ML-based profile analysis of CUDA programs' compiler flag impact
Abstract
With the recent successes and interest in machine learning, this project aims to investigate whether machine learning methods can be used to improve compiler optimization selection. Compiler optimization is hard because the optimization process is time consuming. At the current state we cannot tell how multiple compiler optimizations used together will impact the performance of a program without actually compiling the program we are looking at. There exist way to many compiler optimization settings for anyone to test them all empirically.A good dataset is necessary if we want to train a machine learning model to predict how compiler optimization settings impact the execution speed of untested programs in future. To facilitate our Machine Learning experiment, we therefore create a dataset that contains information on how compiler optimization settings impact the execution time of different programs accelerated by a GPU. It is important that the variance of the timing measurements is small compared to the execution time of the used programs so the timing variance will not be mistaken by change in performance. Also programs have to achieve good performance increase from some of the compiler optimization settings in use. Since we decided to focus on compiler optimization settings for GPU computations, CUDA programs from the CUDA Software Development Kit are used to create a dataset with profiling information that contained hardware performance counters.
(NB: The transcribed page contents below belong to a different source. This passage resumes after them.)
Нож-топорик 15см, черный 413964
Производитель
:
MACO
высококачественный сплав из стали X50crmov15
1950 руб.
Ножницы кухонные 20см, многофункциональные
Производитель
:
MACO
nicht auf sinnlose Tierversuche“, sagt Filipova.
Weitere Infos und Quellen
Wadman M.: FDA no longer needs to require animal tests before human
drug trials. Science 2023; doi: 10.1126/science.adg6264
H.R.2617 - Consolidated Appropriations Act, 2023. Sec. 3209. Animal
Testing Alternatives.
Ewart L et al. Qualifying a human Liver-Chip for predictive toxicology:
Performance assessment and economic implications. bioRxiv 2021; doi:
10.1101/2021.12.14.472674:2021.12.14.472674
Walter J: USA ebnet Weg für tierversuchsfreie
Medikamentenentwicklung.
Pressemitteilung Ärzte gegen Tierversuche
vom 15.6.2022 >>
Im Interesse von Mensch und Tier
The dataset is used to train a neural network in order to predict how compiler optimization settings impact the execution speed of new untested programs.A system that use the prediction of the neural network we trained and tests the best predictions empirically to select good compiler optimization settings is implemented.Our system was set to evaluate the 10 best predictions from the neural network for the compiler optimization settings. In this case we achieved a 1.004 speedup in average for the programs we tested compared to the default setting of the compiler we used. Compared to random search our system thus do not perform better. We believe the programs and compiler options we chose were not able to provide us with useful data for the learning process of a neural network. However, the method should be tested further and we include several suggestions for future work.